Section: Application Domains
Observation and control of wastewater treatment plants
Control problems frequently arise in the context of the study of biological systems such as wastewater treatment plants. In general, in order to cope with disturbances, modeling errors or uncertainty of parameters, one has to take advantage of robust nonlinear control design results. These results are based on central theories of modern non-linear control analysis, such as disturbance attenuation of Lyapunov functions.

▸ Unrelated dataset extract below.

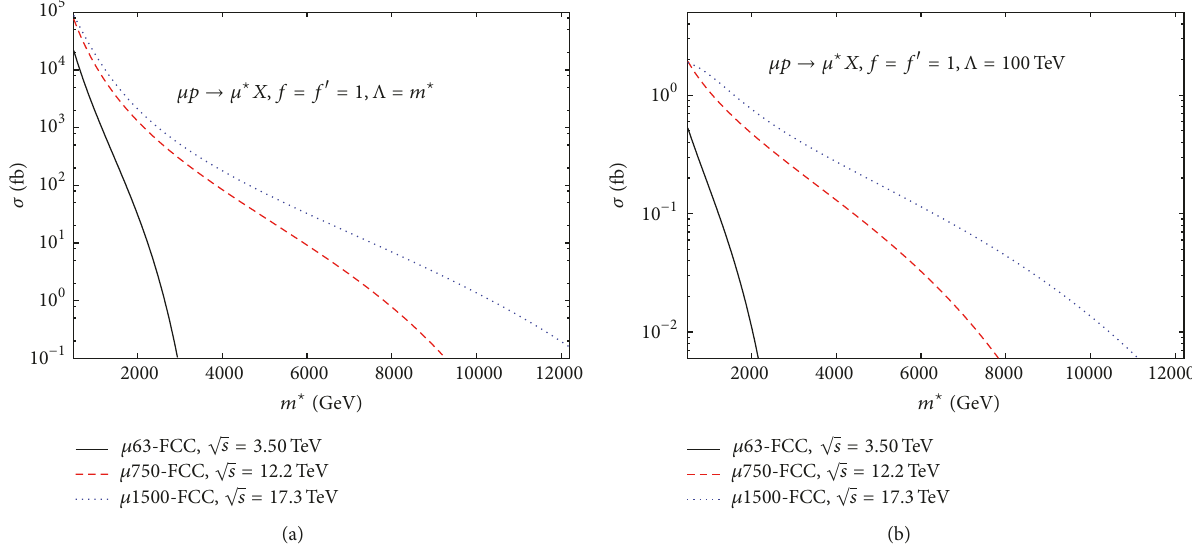
Figure 3: Total cross-section as a function of the excited muon mass for the 𝜇𝑝 colliders with various center-of-mass energies for Λ = 𝑚 ∗ (a) and Λ = 100 TeV (b),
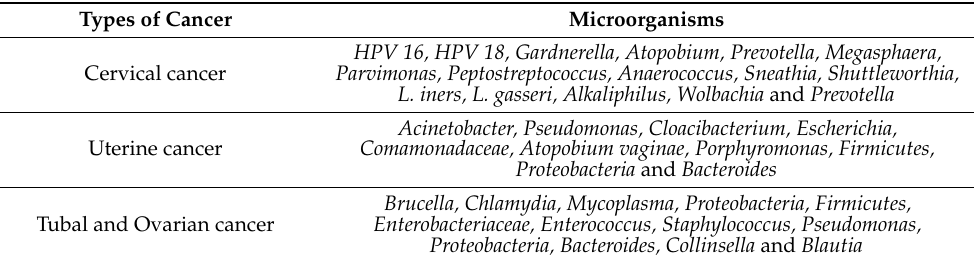
Table 1. Microrganisms in gynaecologic cancers.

Waste water treatments plants are often unstable as soon as bacteria growths exhibit some inhibition. Typically, under a constant feed rate, the wash-out of the reactor (i.e. when biomass is no longer present) becomes an attracting but undesirable equilibrium point. Choosing the dilution rate as the manipulated input is usually a mean for the stabilization about a desired set point, but the most efficient control laws often require a perfect knowledge of the state variables of the system, namely the on-line measurement of all the concentrations, which are generally not accessible (for technical or economical reasons). Most often, only a few sensors are available.
A popular way to achieve stabilization of a control dynamical system under partial knowledge of the state is to first design an “observer” or “software sensor” for the reconstruction of the unobserved variables, and then to couple this estimate with a stabilizing feedback control law, if some “separation principle” is satisfied. Unfortunately, in industrial operating conditions, one cannot thoroughly trust the models that were developed and identified in well-controlled environments such as in laboratory experiments. Engineers have to deal with several uncertainties on parts of the model, as well as on the output delivered by the sensors. During the initialization stage or hitches on the process, the system can be far away from the nominal state, where few empirical data are available. Generally, probabilistic hypotheses cannot be justified regarding the nature of the uncertainty for stochastic models to be considered. On the opposite, reasonable bounds on the unknown parts of the models are available, so that uncertainties can be considered as unknown deterministic inputs.
Consequently, robust observers and control laws need to be developed to cope with the particularities of the uncertainty on the models.